Games like Fortnite and PUBG have iterated on their baseline modes and also offer ways to respawn in some matches. With each tweak, these titles are evolving the definition of a battle royale. So is Warzone.
“In the original battle royale games, when you were dead, you were out,” Infinity Ward multiplayer design director Joe Cecot said. “And in the next ones, you kind of relied on your teammates. We really liked the idea of putting that power in the player's hands. And it was also a nice, fair, second chance. Maybe you had a bad knockout, right? You didn't actually face someone head-to-head, you weren't ready, they had better loot than you. This was a fair fight that would get you back in the match.”
The Gulag rotates through three layouts, each one with a raised platform where other killed players can watch the fights. They can even throw rocks at the competitors if they wish, knocking out a few health points at a time.
Though Warzone only landed in March, Infinity Ward and Raven Software have already changed a lot about the Gulag in particular. The Gulag has historically been available in any mode -- solos, trios or quads -- but on May 8th, developers removed it from solos. The Gulag was replaced by a new Stimulus Solos mode, which allows players to buy their way back into the match. It costs $4,500 to respawn in Stimulus Solos, but half of your Cash disappears when you die, meaning players need $9,000 in order to secure a respawn.
All of this places an emphasis on collecting Cash throughout the main game, and developers argue that Stimulus Solos make Verdansk feel fuller, more dangerous and more alive.
“That leads to people carrying less, doing more contracts, trying to acquire money, and more action,” Hodge said. “That was really the genesis of that mode, can we just skip the Gulag and get straight to the action? And what would that do to gameplay? That definitely made it more frenetic, lots of people coming back, lots of revenge fights, which are fun.
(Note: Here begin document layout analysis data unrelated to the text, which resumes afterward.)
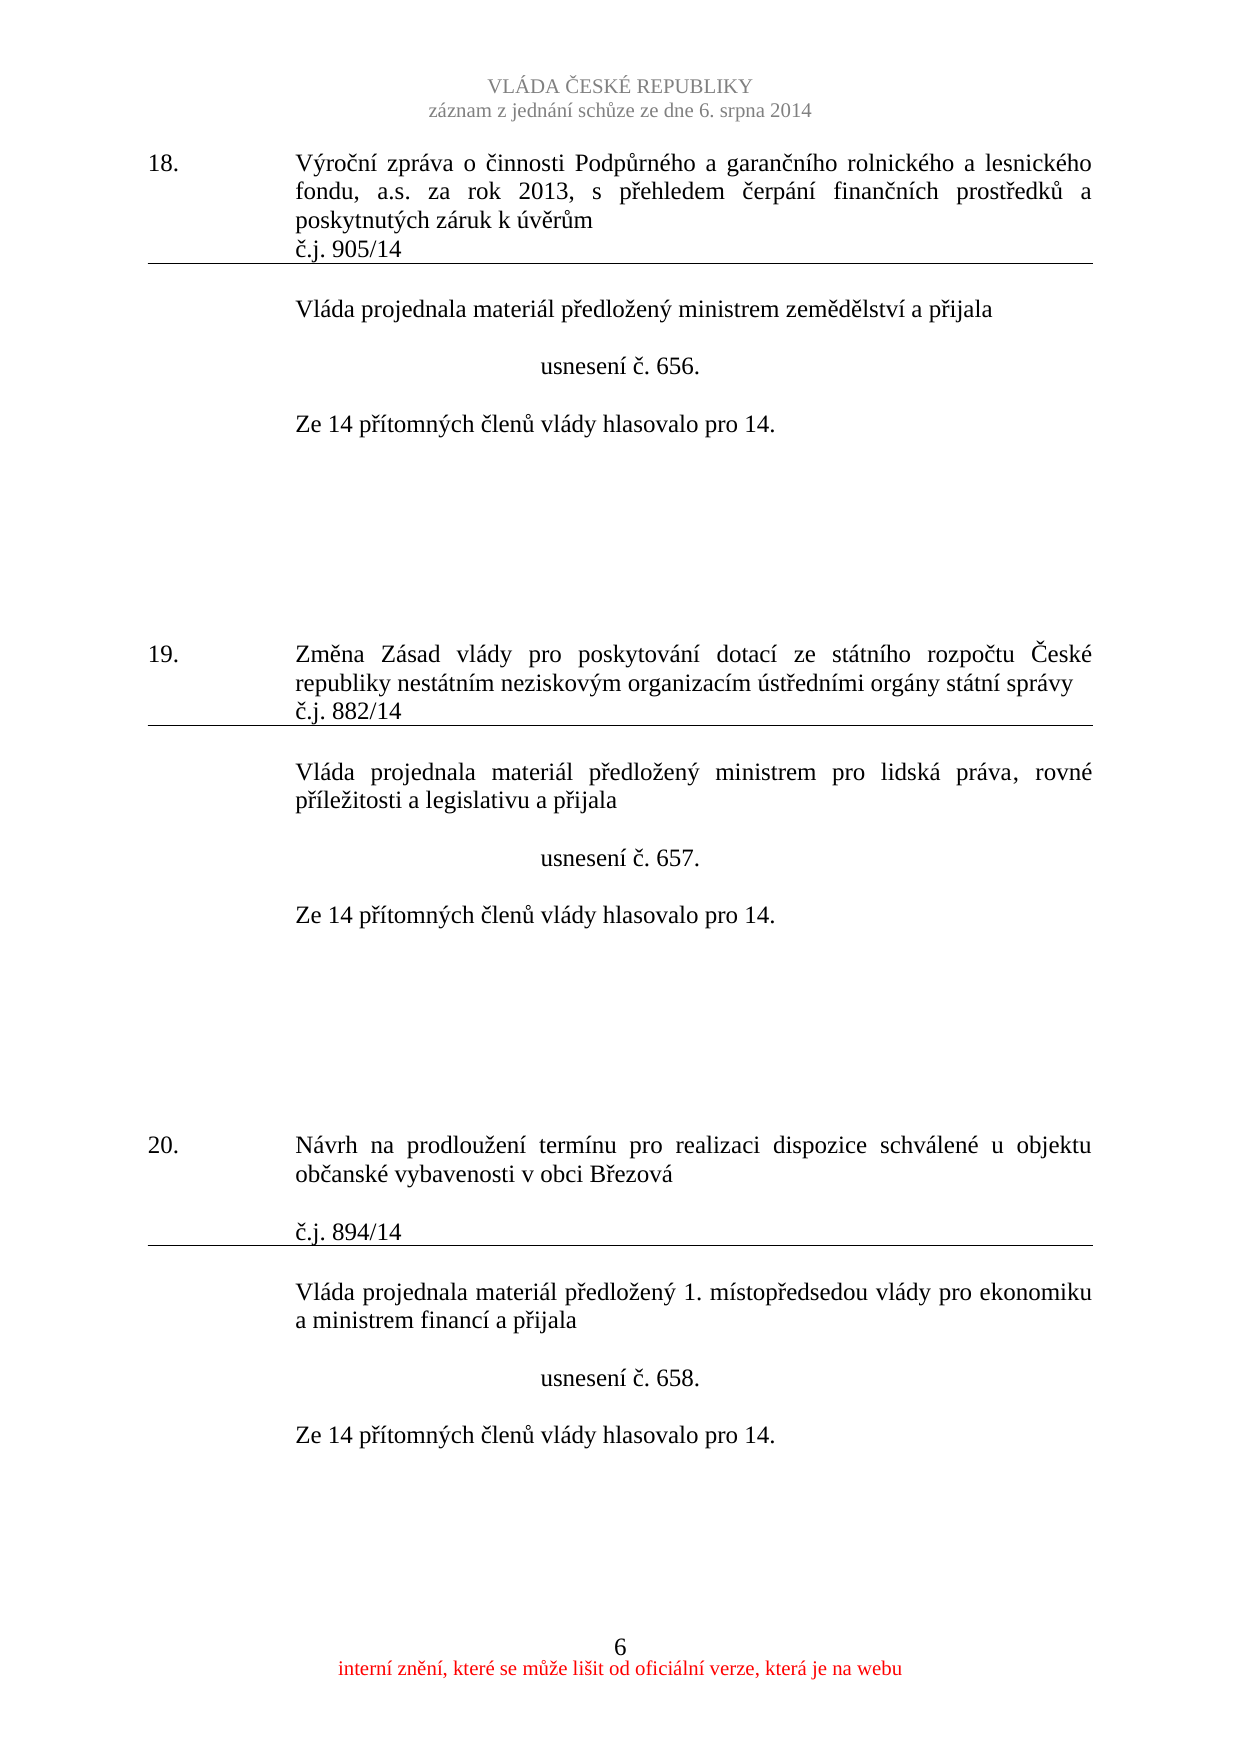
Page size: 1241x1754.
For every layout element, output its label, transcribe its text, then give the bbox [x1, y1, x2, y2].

text usnesení č. 658. [148, 1363, 1093, 1392]
text Ze 14 přítomných členů vlády hlasovalo pro 14. [148, 1420, 1093, 1449]
text Ze 14 přítomných členů vlády hlasovalo pro 14. [148, 900, 1093, 929]
text č.j. 882/14 [148, 696, 1093, 725]
text č.j. 894/14 [148, 1217, 1093, 1245]
text Vláda projednala materiál předložený ministrem zemědělství a přijala [148, 294, 1093, 323]
text č.j. 905/14 [148, 234, 1093, 263]
text Ze 14 přítomných členů vlády hlasovalo pro 14. [148, 409, 1093, 438]
text usnesení č. 657. [148, 843, 1093, 872]
text Vláda projednala materiál předložený 1. místopředsedou vlády pro ekonomiku a ministrem financí a přijala [148, 1277, 1093, 1334]
text 19. Změna Zásad vlády pro poskytování dotací ze státního rozpočtu České republiky nestátním neziskovým organizacím ústředními orgány státní správy [148, 639, 1093, 696]
text usnesení č. 656. [148, 351, 1093, 380]
text Vláda projednala materiál předložený ministrem pro lidská práva‚ rovné příležitosti a legislativu a přijala [148, 757, 1093, 814]
text 18. Výroční zpráva o činnosti Podpůrného a garančního rolnického a lesnického fondu, a.s. za rok 2013, s přehledem čerpání finančních prostředků a poskytnutých záruk k úvěrům [148, 148, 1093, 234]
text 20. Návrh na prodloužení termínu pro realizaci dispozice schválené u objektu občanské vybavenosti v obci Březová [148, 1130, 1093, 1188]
I think as we continue, you'll see us playing more and more with respawn mechanics.”
Infinity Ward and Raven Software aren’t done tweaking the Gulag, Stimulus Solos or any other part of Warzone. The game is in live development and updates are rolling out fast.
“We look at popularity, and the Stimulus one was doing really well so we left it on through the weekend and further,” Cecot said. “But we'll keep rotating things in and out. Eventually we do want to get to the point where we have kind of like our core BR and then we have our limited-time mode that we're running. We're focused and delicate about what we're turning on, what we're turning off.”
Take stun grenades, for instance. There’s a contingent of players who despise the inclusion of stun grenades in randomized Gulag loadouts, arguing they’re too powerful for such a fast-paced, close-quarters battle.
“I always get bit in the ass for commenting on this, but some of the elegance of BR is a little bit of the randomness,” Cecot said. “So if you can get a player who gets that lucky stun, then maybe they win a fight that they didn't have a chance to win otherwise. It's a little bit of variability. There are more tactics in there. But we're also switching up the guns in Gulag, I think even with the next update.”
That last part, at least, is true. Infinity Ward and Raven Software released an update for Warzone this week that changes the loadout options in Gulag matches, now randomly selecting from a lineup of six ARs and four SMGs, no stun grenades in sight. The game is continually changing, and in the process, so is the definition of the battle royale genre.